• _WHAT YOU ARE ASKED TO DO_:
Your job is to restate each entry word for word.

• _SUPPLIED ENTRIES_:
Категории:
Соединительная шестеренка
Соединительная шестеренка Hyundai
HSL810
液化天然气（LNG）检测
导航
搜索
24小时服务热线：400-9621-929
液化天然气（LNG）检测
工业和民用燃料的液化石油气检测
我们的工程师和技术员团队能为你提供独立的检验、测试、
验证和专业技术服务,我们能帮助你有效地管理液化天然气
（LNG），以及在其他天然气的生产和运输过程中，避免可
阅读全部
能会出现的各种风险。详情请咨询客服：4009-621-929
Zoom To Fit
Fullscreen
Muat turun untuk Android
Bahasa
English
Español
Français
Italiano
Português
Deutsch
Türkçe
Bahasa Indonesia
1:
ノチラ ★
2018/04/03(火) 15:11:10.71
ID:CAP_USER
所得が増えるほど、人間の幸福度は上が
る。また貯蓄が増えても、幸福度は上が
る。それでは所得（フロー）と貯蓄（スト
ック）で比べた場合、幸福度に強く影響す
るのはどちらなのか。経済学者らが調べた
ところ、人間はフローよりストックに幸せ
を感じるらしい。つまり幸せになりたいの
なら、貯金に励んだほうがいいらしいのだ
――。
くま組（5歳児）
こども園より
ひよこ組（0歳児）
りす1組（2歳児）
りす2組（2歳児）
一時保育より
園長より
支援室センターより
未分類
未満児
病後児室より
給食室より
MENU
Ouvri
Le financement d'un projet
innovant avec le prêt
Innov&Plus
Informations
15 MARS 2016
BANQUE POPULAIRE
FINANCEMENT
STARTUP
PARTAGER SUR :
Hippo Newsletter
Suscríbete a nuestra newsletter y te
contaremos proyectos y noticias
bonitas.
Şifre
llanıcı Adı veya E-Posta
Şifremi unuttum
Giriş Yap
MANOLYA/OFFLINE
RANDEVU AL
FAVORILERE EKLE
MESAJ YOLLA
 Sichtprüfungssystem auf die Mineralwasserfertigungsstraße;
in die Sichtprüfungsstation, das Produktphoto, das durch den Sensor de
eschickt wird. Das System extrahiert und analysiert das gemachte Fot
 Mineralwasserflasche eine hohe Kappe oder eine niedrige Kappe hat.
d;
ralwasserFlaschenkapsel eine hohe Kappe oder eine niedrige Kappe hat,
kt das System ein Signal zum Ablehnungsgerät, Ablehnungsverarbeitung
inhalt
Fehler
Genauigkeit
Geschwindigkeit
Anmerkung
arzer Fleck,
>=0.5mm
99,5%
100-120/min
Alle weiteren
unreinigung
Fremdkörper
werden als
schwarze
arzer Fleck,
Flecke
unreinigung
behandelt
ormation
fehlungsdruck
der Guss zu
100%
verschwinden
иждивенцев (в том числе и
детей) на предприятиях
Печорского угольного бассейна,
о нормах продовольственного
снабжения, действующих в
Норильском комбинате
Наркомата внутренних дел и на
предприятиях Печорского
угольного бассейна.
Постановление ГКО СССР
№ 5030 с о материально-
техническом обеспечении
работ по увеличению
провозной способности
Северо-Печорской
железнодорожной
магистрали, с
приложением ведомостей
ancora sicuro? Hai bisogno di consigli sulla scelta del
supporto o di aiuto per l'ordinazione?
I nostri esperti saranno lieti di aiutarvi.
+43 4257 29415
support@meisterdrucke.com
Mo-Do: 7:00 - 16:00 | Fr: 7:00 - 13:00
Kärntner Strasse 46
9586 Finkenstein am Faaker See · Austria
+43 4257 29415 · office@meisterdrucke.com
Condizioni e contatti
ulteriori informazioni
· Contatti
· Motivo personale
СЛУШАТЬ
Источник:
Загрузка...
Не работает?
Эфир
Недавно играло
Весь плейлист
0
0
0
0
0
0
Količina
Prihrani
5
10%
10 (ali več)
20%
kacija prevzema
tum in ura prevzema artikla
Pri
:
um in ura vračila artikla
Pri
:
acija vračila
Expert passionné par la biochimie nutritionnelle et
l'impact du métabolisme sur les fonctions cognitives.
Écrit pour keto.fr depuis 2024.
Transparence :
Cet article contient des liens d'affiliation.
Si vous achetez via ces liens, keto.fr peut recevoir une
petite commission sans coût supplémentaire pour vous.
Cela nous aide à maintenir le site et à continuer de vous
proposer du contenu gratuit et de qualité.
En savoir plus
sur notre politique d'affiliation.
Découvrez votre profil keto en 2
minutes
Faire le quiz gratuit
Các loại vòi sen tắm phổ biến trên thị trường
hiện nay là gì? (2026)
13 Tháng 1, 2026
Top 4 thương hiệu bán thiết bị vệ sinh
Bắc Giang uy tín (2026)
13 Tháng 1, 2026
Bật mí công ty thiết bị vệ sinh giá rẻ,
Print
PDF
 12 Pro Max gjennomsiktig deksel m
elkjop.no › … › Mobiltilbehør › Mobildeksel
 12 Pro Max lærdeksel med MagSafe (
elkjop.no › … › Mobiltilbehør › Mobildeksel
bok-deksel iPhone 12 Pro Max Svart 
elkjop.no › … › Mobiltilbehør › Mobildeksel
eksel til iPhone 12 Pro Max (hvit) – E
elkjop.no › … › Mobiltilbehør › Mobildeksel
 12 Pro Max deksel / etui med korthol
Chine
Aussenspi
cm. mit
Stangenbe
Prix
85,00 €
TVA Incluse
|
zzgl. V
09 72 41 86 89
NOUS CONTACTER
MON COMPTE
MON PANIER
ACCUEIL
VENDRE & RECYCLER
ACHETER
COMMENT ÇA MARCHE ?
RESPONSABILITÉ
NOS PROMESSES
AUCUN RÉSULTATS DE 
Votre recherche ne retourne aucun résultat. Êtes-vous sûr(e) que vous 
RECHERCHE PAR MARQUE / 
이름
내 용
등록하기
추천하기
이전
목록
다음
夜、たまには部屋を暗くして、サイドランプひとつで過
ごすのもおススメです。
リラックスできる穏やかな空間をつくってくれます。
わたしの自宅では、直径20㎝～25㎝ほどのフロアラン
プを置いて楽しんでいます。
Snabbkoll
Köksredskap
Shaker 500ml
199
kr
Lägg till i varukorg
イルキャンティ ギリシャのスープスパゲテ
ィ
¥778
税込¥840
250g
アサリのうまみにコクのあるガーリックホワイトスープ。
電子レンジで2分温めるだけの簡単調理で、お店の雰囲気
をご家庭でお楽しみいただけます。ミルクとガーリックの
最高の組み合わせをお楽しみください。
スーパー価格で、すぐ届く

• _RESULT_:
Категории:
Соединительная шестеренка
Соединительная шестеренка Hyundai
HSL810
液化天然气（LNG）检测
导航
搜索
24小时服务热线：400-9621-929
液化天然气（LNG）检测
工业和民用燃料的液化石油气检测
我们的工程师和技术员团队能为你提供独立的检验、测试、
验证和专业技术服务,我们能帮助你有效地管理液化天然气
（LNG），以及在其他天然气的生产和运输过程中，避免可
阅读全部
能会出现的各种风险。详情请咨询客服：4009-621-929
Zoom To Fit
Fullscreen
Muat turun untuk Android
Bahasa
English
Español
Français
Italiano
Português
Deutsch
Türkçe
Bahasa Indonesia
1:
ノチラ ★
2018/04/03(火) 15:11:10.71
ID:CAP_USER
所得が増えるほど、人間の幸福度は上が
る。また貯蓄が増えても、幸福度は上が
る。それでは所得（フロー）と貯蓄（スト
ック）で比べた場合、幸福度に強く影響す
るのはどちらなのか。経済学者らが調べた
ところ、人間はフローよりストックに幸せ
を感じるらしい。つまり幸せになりたいの
なら、貯金に励んだほうがいいらしいのだ
――。
くま組（5歳児）
こども園より
ひよこ組（0歳児）
りす1組（2歳児）
りす2組（2歳児）
一時保育より
園長より
支援室センターより
未分類
未満児
病後児室より
給食室より
MENU
Ouvri
Le financement d'un projet
innovant avec le prêt
Innov&Plus
Informations
15 MARS 2016
BANQUE POPULAIRE
FINANCEMENT
STARTUP
PARTAGER SUR :
Hippo Newsletter
Suscríbete a nuestra newsletter y te
contaremos proyectos y noticias
bonitas.
Şifre
llanıcı Adı veya E-Posta
Şifremi unuttum
Giriş Yap
MANOLYA/OFFLINE
RANDEVU AL
FAVORILERE EKLE
MESAJ YOLLA
 Sichtprüfungssystem auf die Mineralwasserfertigungsstraße;
in die Sichtprüfungsstation, das Produktphoto, das durch den Sensor de
eschickt wird. Das System extrahiert und analysiert das gemachte Fot
 Mineralwasserflasche eine hohe Kappe oder eine niedrige Kappe hat.
d;
ralwasserFlaschenkapsel eine hohe Kappe oder eine niedrige Kappe hat,
kt das System ein Signal zum Ablehnungsgerät, Ablehnungsverarbeitung
inhalt
Fehler
Genauigkeit
Geschwindigkeit
Anmerkung
arzer Fleck,
>=0.5mm
99,5%
100-120/min
Alle weiteren
unreinigung
Fremdkörper
werden als
schwarze
arzer Fleck,
Flecke
unreinigung
behandelt
ormation
fehlungsdruck
der Guss zu
100%
verschwinden
иждивенцев (в том числе и
детей) на предприятиях
Печорского угольного бассейна,
о нормах продовольственного
снабжения, действующих в
Норильском комбинате
Наркомата внутренних дел и на
предприятиях Печорского
угольного бассейна.
Постановление ГКО СССР
№ 5030 с о материально-
техническом обеспечении
работ по увеличению
провозной способности
Северо-Печорской
железнодорожной
магистрали, с
приложением ведомостей
ancora sicuro? Hai bisogno di consigli sulla scelta del
supporto o di aiuto per l'ordinazione?
I nostri esperti saranno lieti di aiutarvi.
+43 4257 29415
support@meisterdrucke.com
Mo-Do: 7:00 - 16:00 | Fr: 7:00 - 13:00
Kärntner Strasse 46
9586 Finkenstein am Faaker See · Austria
+43 4257 29415 · office@meisterdrucke.com
Condizioni e contatti
ulteriori informazioni
· Contatti
· Motivo personale
СЛУШАТЬ
Источник:
Загрузка...
Не работает?
Эфир
Недавно играло
Весь плейлист
0
0
0
0
0
0
Količina
Prihrani
5
10%
10 (ali več)
20%
kacija prevzema
tum in ura prevzema artikla
Pri
:
um in ura vračila artikla
Pri
:
acija vračila
Expert passionné par la biochimie nutritionnelle et
l'impact du métabolisme sur les fonctions cognitives.
Écrit pour keto.fr depuis 2024.
Transparence :
Cet article contient des liens d'affiliation.
Si vous achetez via ces liens, keto.fr peut recevoir une
petite commission sans coût supplémentaire pour vous.
Cela nous aide à maintenir le site et à continuer de vous
proposer du contenu gratuit et de qualité.
En savoir plus
sur notre politique d'affiliation.
Découvrez votre profil keto en 2
minutes
Faire le quiz gratuit
Các loại vòi sen tắm phổ biến trên thị trường
hiện nay là gì? (2026)
13 Tháng 1, 2026
Top 4 thương hiệu bán thiết bị vệ sinh
Bắc Giang uy tín (2026)
13 Tháng 1, 2026
Bật mí công ty thiết bị vệ sinh giá rẻ,
Print
PDF
 12 Pro Max gjennomsiktig deksel m
elkjop.no › … › Mobiltilbehør › Mobildeksel
 12 Pro Max lærdeksel med MagSafe (
elkjop.no › … › Mobiltilbehør › Mobildeksel
bok-deksel iPhone 12 Pro Max Svart 
elkjop.no › … › Mobiltilbehør › Mobildeksel
eksel til iPhone 12 Pro Max (hvit) – E
elkjop.no › … › Mobiltilbehør › Mobildeksel
 12 Pro Max deksel / etui med korthol
Chine
Aussenspi
cm. mit
Stangenbe
Prix
85,00 €
TVA Incluse
|
zzgl. V
09 72 41 86 89
NOUS CONTACTER
MON COMPTE
MON PANIER
ACCUEIL
VENDRE & RECYCLER
ACHETER
COMMENT ÇA MARCHE ?
RESPONSABILITÉ
NOS PROMESSES
AUCUN RÉSULTATS DE 
Votre recherche ne retourne aucun résultat. Êtes-vous sûr(e) que vous 
RECHERCHE PAR MARQUE / 
이름
내 용
등록하기
추천하기
이전
목록
다음
夜、たまには部屋を暗くして、サイドランプひとつで過
ごすのもおススメです。
リラックスできる穏やかな空間をつくってくれます。
わたしの自宅では、直径20㎝～25㎝ほどのフロアラン
プを置いて楽しんでいます。
Snabbkoll
Köksredskap
Shaker 500ml
199
kr
Lägg till i varukorg
イルキャンティ ギリシャのスープスパゲテ
ィ
¥778
税込¥840
250g
アサリのうまみにコクのあるガーリックホワイトスープ。
電子レンジで2分温めるだけの簡単調理で、お店の雰囲気
をご家庭でお楽しみいただけます。ミルクとガーリックの
最高の組み合わせをお楽しみください。
スーパー価格で、すぐ届く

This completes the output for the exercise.